When it is necessary to ring the bell so that he does not call after you, the question is individual. But one should be on the alert as the spheres of life increase, in which apathy manifests itself. Here, for example, in the example of a beautiful man who should call. When apathy really performs only a protective function, you continue to walk hard in life, only turn off feelings in one piece, with respect to a specific situation - "I do not care if we have something further with it." But if after a fresh date you do not want to do anything at all - including doing it, and you can not believe in anything good, it's more like a depressive state, it's not only and not so much about apathy.

How to get out of apathy
So, you looked at yourself from the side and found signs of apathy. Now your task is to find the context that has brought it up and, of course, to change it. Say, the case in overwork - it is necessary to "undergo treatment" rest. You see that recurring situations lead to indifference, you feel a "hint" at systemicness - perhaps you need to turn to a psychologist and deal with this pathological regularity. However, it is possible that you will manage to cope with yourself, realizing why you need this apathy. To do this, try to pass a small test. If any of these words could well be pronounced by your inner voice, read further - is this not your case?

"I live active, full of life, including emotional. I'm excited, anxious, anticipating, anxious, sad." But it happens, as if I lose sensitivity, and it seems that the situation is important for me, and I do not care what it will end. "

Most likely, what is happening to you at the moment is associated with negative experience in the past, when your sensitivity could hurt you and you turned it off. You need to get rid of his projection to the present, so that you can fully live your whole life with all the attendant emotions.

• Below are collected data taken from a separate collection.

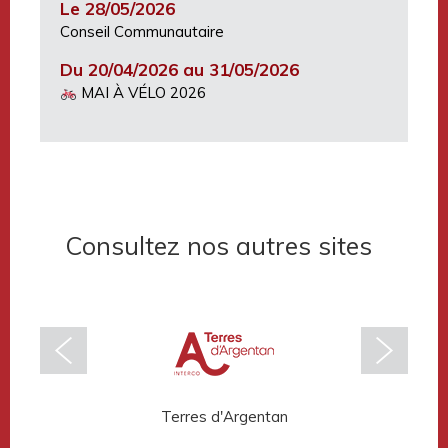
Le 28/05/2026
Conseil Communautaire
Du 20/04/2026 au 31/05/2026
MAI À VÉLO 2026
Consultez nos autres sites
Terres d'Argentan
Rése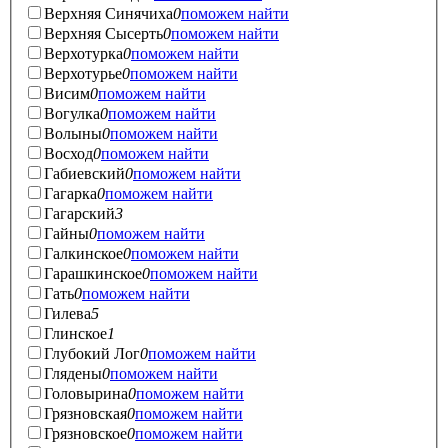
Верхняя Синячиха
0
поможем найти
Верхняя Сысерть
0
поможем найти
Верхотурка
0
поможем найти
Верхотурье
0
поможем найти
Висим
0
поможем найти
Вогулка
0
поможем найти
Волыны
0
поможем найти
Восход
0
поможем найти
Габиевский
0
поможем найти
Гагарка
0
поможем найти
Гагарский
3
Гайны
0
поможем найти
Галкинское
0
поможем найти
Гарашкинское
0
поможем найти
Гать
0
поможем найти
Гилева
5
Глинское
1
Глубокий Лог
0
поможем найти
Глядены
0
поможем найти
Головырина
0
поможем найти
Грязновская
0
поможем найти
Грязновское
0
поможем найти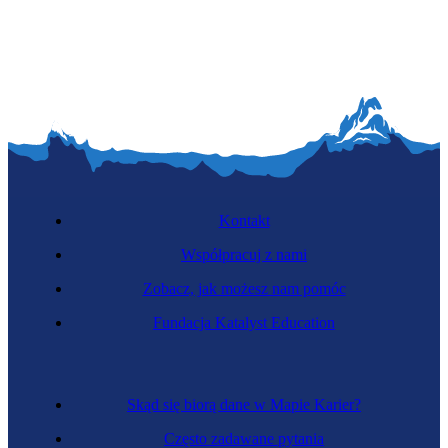
Kontakt
Współpracuj z nami
Zobacz, jak możesz nam pomóc
Fundacja Katalyst Education
Skąd się biorą dane w Mapie Karier?
Często zadawane pytania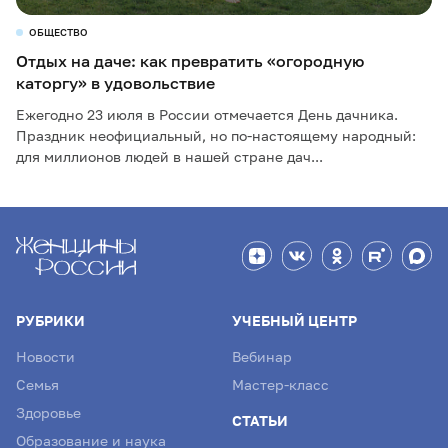
ОБЩЕСТВО
Отдых на даче: как превратить «огородную
каторгу» в удовольствие
Ежегодно 23 июля в России отмечается День дачника.
Праздник неофициальный, но по-настоящему народный:
для миллионов людей в нашей стране дач...
РУБРИКИ
УЧЕБНЫЙ ЦЕНТР
Новости
Вебинар
Семья
Мастер-класс
Здоровье
СТАТЬИ
Образование и наука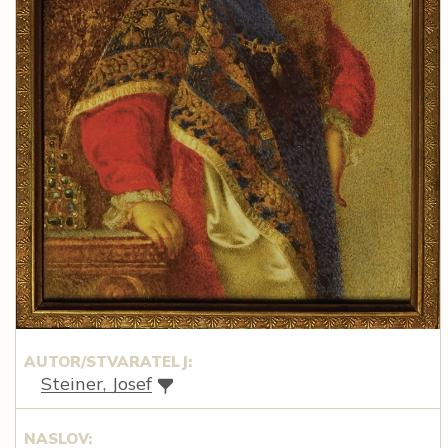
AUTOR/STVARATELJ:
Steiner, Josef
NASLOV: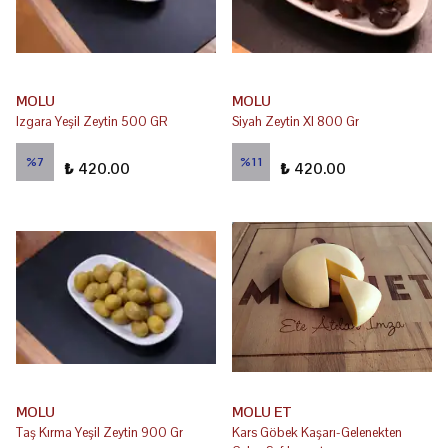
MOLU
MOLU
Izgara Yeşil Zeytin 500 GR
Siyah Zeytin Xl 800 Gr
₺ 450.00
₺ 470.00
%
7
%
11
₺ 420.00
₺ 420.00
MOLU
MOLU ET
Taş Kırma Yeşil Zeytin 900 Gr
Kars Göbek Kaşarı-Gelenekten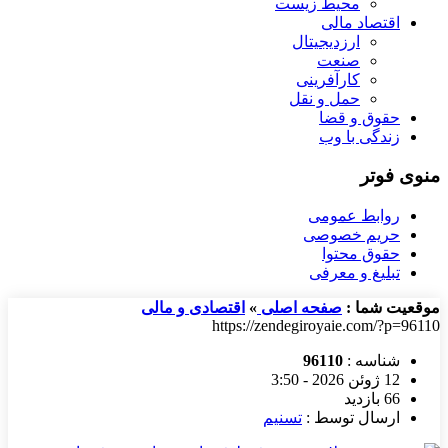
محیط زیست
اقتصاد مالی
ارزدیجیتال
صنعت
کارآفرینی
حمل و نقل
حقوق و قضا
زندگی با وب
منوی فوتر
روابط عمومی
حریم خصوصی
حقوق محتوا
تبلیغ و معرفی
موقعیت شما :
صفحه اصلی
»
اقتصادی و مالی
https://zendegiroyaie.com/?p=96110
شناسه :
96110
12 ژوئن 2026 - 3:50
66 بازدید
ارسال توسط :
تسنیم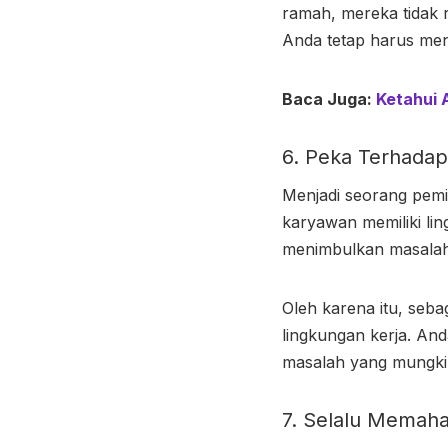
ramah, mereka tidak 
Anda tetap harus men
Baca Juga:
Ketahui 
6. Peka Terhadap
Menjadi seorang pemi
karyawan memiliki li
menimbulkan masalah
Oleh karena itu, seba
lingkungan kerja. An
masalah yang mungkin
7. Selalu Memah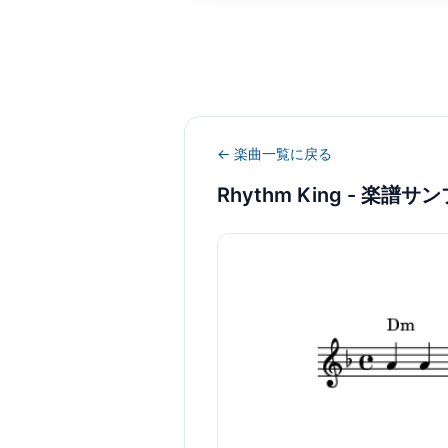
← 楽曲一覧に戻る
Rhythm King
- 楽譜サン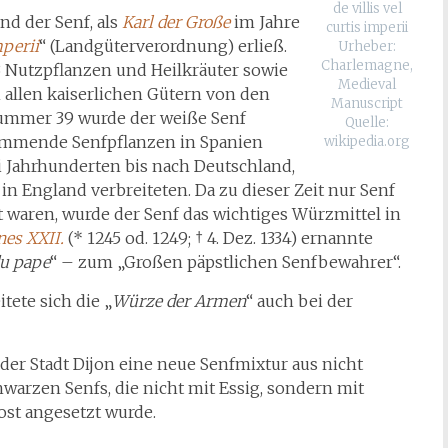
de villis vel
nd der Senf, als
Karl der Große
im Jahre
curtis imperii
mperii
“ (Landgüterverordnung) erließ.
Urheber:
Charlemagne,
 Nutzpflanzen und Heilkräuter sowie
Medieval
n allen kaiserlichen Gütern von den
Manuscript
Nummer 39 wurde der weiße Senf
Quelle:
tammende Senfpflanzen in Spanien
wikipedia.org
i Jahrhunderten bis nach Deutschland,
in England verbreiteten. Da zu dieser Zeit nur Senf
 waren, wurde der Senf das wichtiges Würzmittel in
nes XXII.
(* 1245 od. 1249; † 4. Dez. 1334) ernannte
du pape
“ – zum „Großen päpstlichen Senfbewahrer“.
tete sich die „
Würze der Armen
“ auch bei der
 der Stadt Dijon eine neue Senfmixtur aus nicht
arzen Senfs, die nicht mit Essig, sondern mit
ost angesetzt wurde.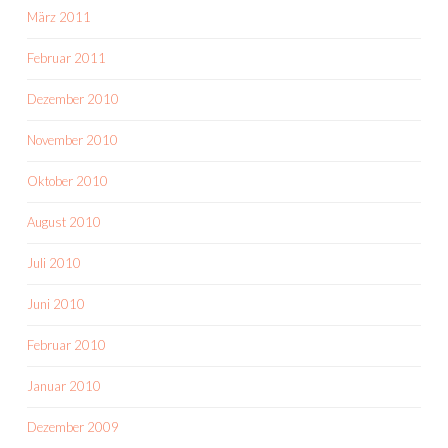
März 2011
Februar 2011
Dezember 2010
November 2010
Oktober 2010
August 2010
Juli 2010
Juni 2010
Februar 2010
Januar 2010
Dezember 2009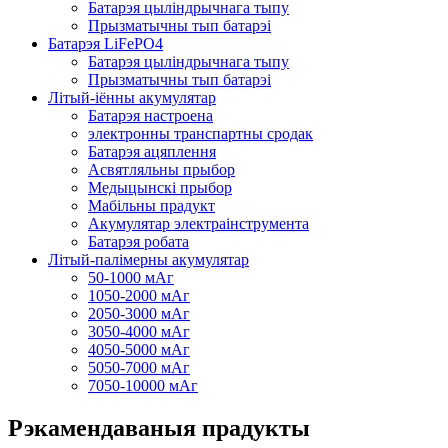
Батарэя цыліндрычнага тыпу
Прызматычны тып батарэі
Батарэя LiFePO4
Батарэя цыліндрычнага тыпу
Прызматычны тып батарэі
Літый-іённы акумулятар
Батарэя настроена
электронны транспартны сродак
Батарэя ацяплення
Асвятляльны прыбор
Медыцынскі прыбор
Мабільны прадукт
Акумулятар электраінструмента
Батарэя робата
Літый-палімерны акумулятар
50-1000 мАг
1050-2000 мАг
2050-3000 мАг
3050-4000 мАг
4050-5000 мАг
5050-7000 мАг
7050-10000 мАг
Рэкамендаваныя прадукты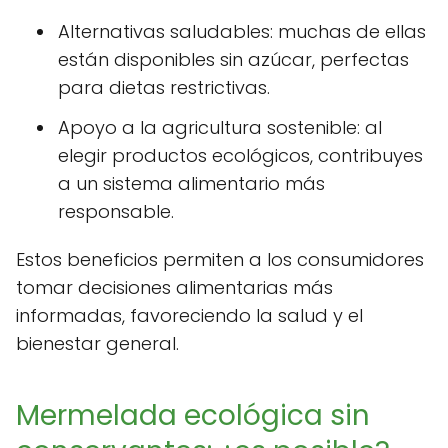
Alternativas saludables: muchas de ellas
están disponibles sin azúcar, perfectas
para dietas restrictivas.
Apoyo a la agricultura sostenible: al
elegir productos ecológicos, contribuyes
a un sistema alimentario más
responsable.
Estos beneficios permiten a los consumidores
tomar decisiones alimentarias más
informadas, favoreciendo la salud y el
bienestar general.
Mermelada ecológica sin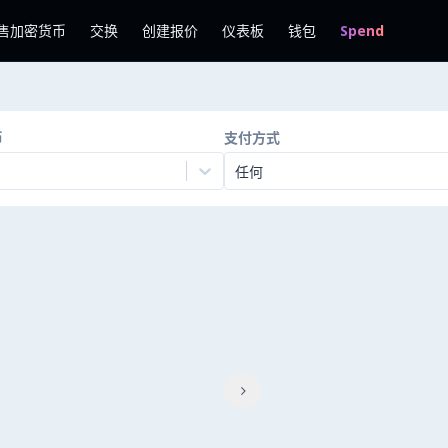
售加密货币
交换
创建报价
仪表板
钱包
Spend
币
支付方式
任何
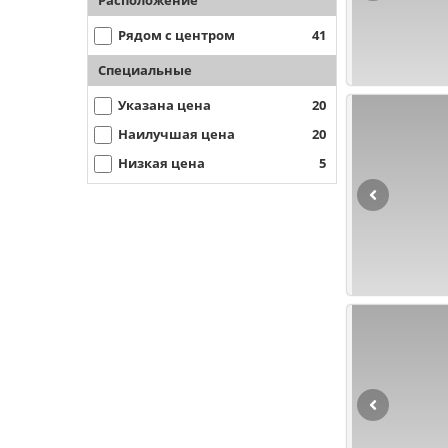
Расположение
Рядом с центром
41
Специальные
Указана цена
20
Наилучшая цена
20
Низкая цена
5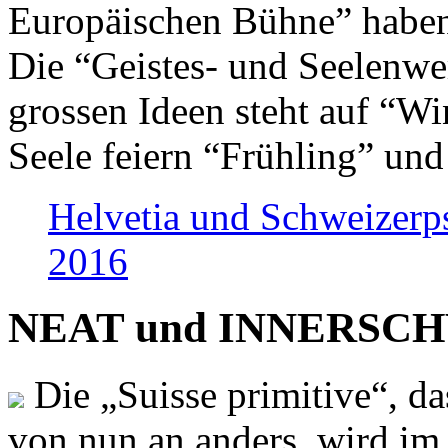
Europäischen Bühne” haben 
Die “Geistes- und Seelenwer
grossen Ideen steht auf “Wi
Seele feiern “Frühling” und
Helvetia und Schweizerp
2016
NEAT und INNERSCHWEI
Die „Suisse primitive“, da
von nun an anders, wird i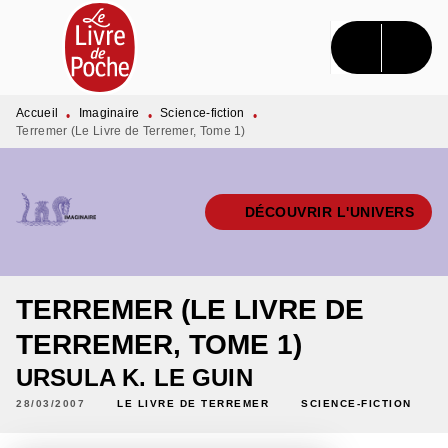
MENU
RECHERCHE
CONTENU
PIED DE PAGE
Accueil
Imaginaire
Science-fiction
•
•
•
Terremer (Le Livre de Terremer, Tome 1)
DÉCOUVRIR L'UNIVERS
TERREMER (LE LIVRE DE
TERREMER, TOME 1)
URSULA K. LE GUIN
28/03/2007
LE LIVRE DE TERREMER
SCIENCE-FICTION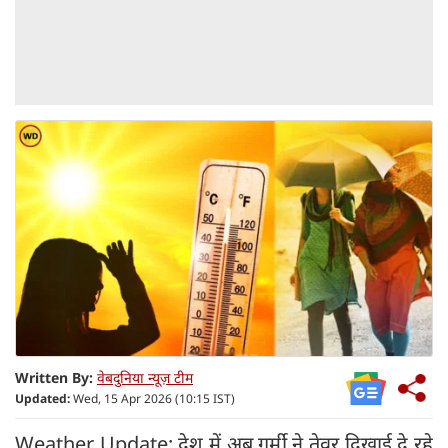
Written By:
वेबदुनिया न्यूज़ टीम
Updated:
Wed, 15 Apr 2026 (10:15 IST)
Weather Update: देश में अब गर्मी ने तेवर दिखाई दे रहे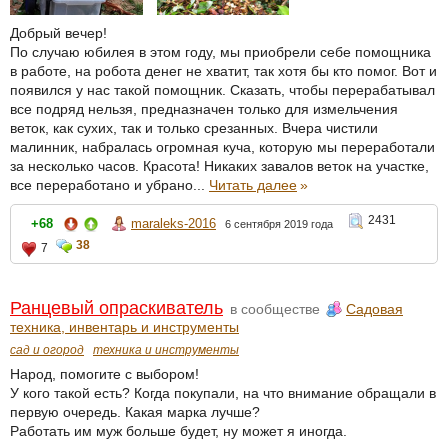
Добрый вечер!
По случаю юбилея в этом году, мы приобрели себе помощника
в работе, на робота денег не хватит, так хотя бы кто помог. Вот и
появился у нас такой помощник. Сказать, чтобы перерабатывал
все подряд нельзя, предназначен только для измельчения
веток, как сухих, так и только срезанных. Вчера чистили
малинник, набралась огромная куча, которую мы переработали
за несколько часов. Красота! Никаких завалов веток на участке,
все переработано и убрано...
Читать далее
»
2431
+68
maraleks-2016
6 сентября 2019 года
38
7
Ранцевый опраскиватель
в сообществе
Садовая
техника, инвентарь и инструменты
сад и огород
техника и инструменты
Народ, помогите с выбором!
У кого такой есть? Когда покупали, на что внимание обращали в
первую очередь. Какая марка лучше?
Работать им муж больше будет, ну может я иногда.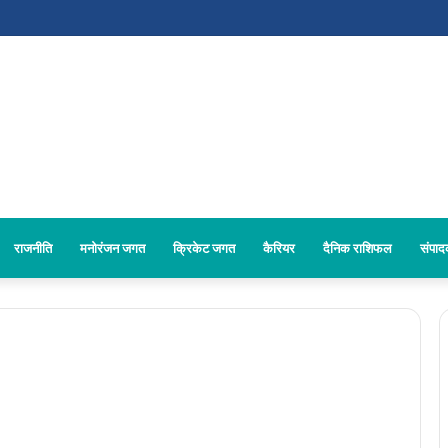
राजनीति
मनोरंजन जगत
क्रिकेट जगत
कैरियर
दैनिक राशिफल
संपा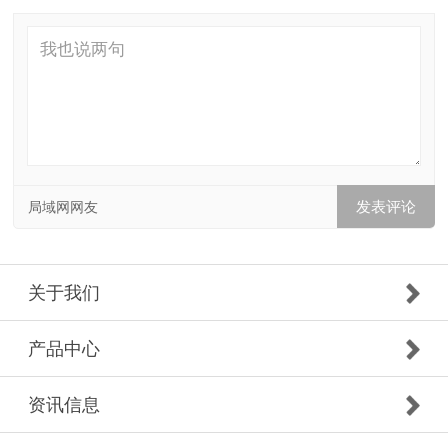
局域网网友
关于我们
产品中心
资讯信息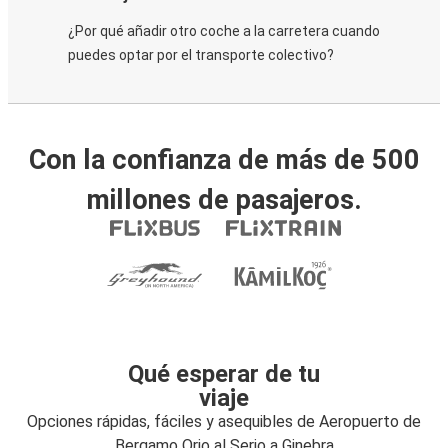
¿Por qué añadir otro coche a la carretera cuando
puedes optar por el transporte colectivo?
Con la confianza de más de 500
millones de pasajeros.
Qué esperar de tu
viaje
Opciones rápidas, fáciles y asequibles de Aeropuerto de
Bergamo Orio al Serio a Ginebra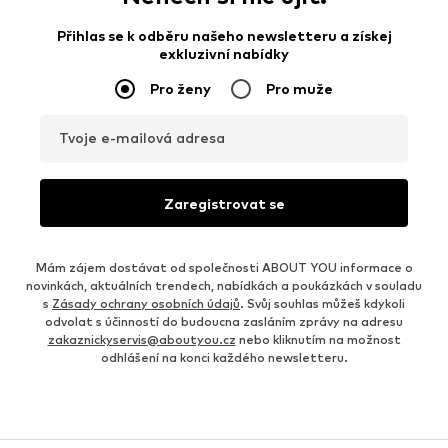
Přihlas se k odběru našeho newsletteru a získej
exkluzivní nabídky
Pro ženy
Pro muže
Tvoje e-mailová adresa
Zaregistrovat se
Mám zájem dostávat od společnosti ABOUT YOU informace o
novinkách, aktuálních trendech, nabídkách a poukázkách v souladu
s
Zásady ochrany osobních údajů
. Svůj souhlas můžeš kdykoli
odvolat s účinností do budoucna zasláním zprávy na adresu
zakaznickyservis@aboutyou.cz
nebo kliknutím na možnost
odhlášení na konci každého newsletteru.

"I have no feelings - and do not.
Without them, life is easier and calmer. Good sleep, healthy eating, physical activity and not being killed at work - that's all I need. A clear head and a clear plan of action. "

Great plan! You really should rest. From excessive sensitivity accurately, and perhaps, from a constant activity. So a successful recovery. And after it, return to the world of emotions - renewed and ready to perceive it in all colors.

"I can not get rid of the feeling that I live on autopilot." Yes, I am active, successful, I have a wide range of contacts, but I do not experience any joy, although I can not say that I feel bad.

Be careful and pay attention to your emotional state. The absence of a sensible attitude towards what is happening is an alarming sign, it can be a harbinger of depression. Perhaps, it is worth to turn to a specialist to return your life belonging and feel it as a whole.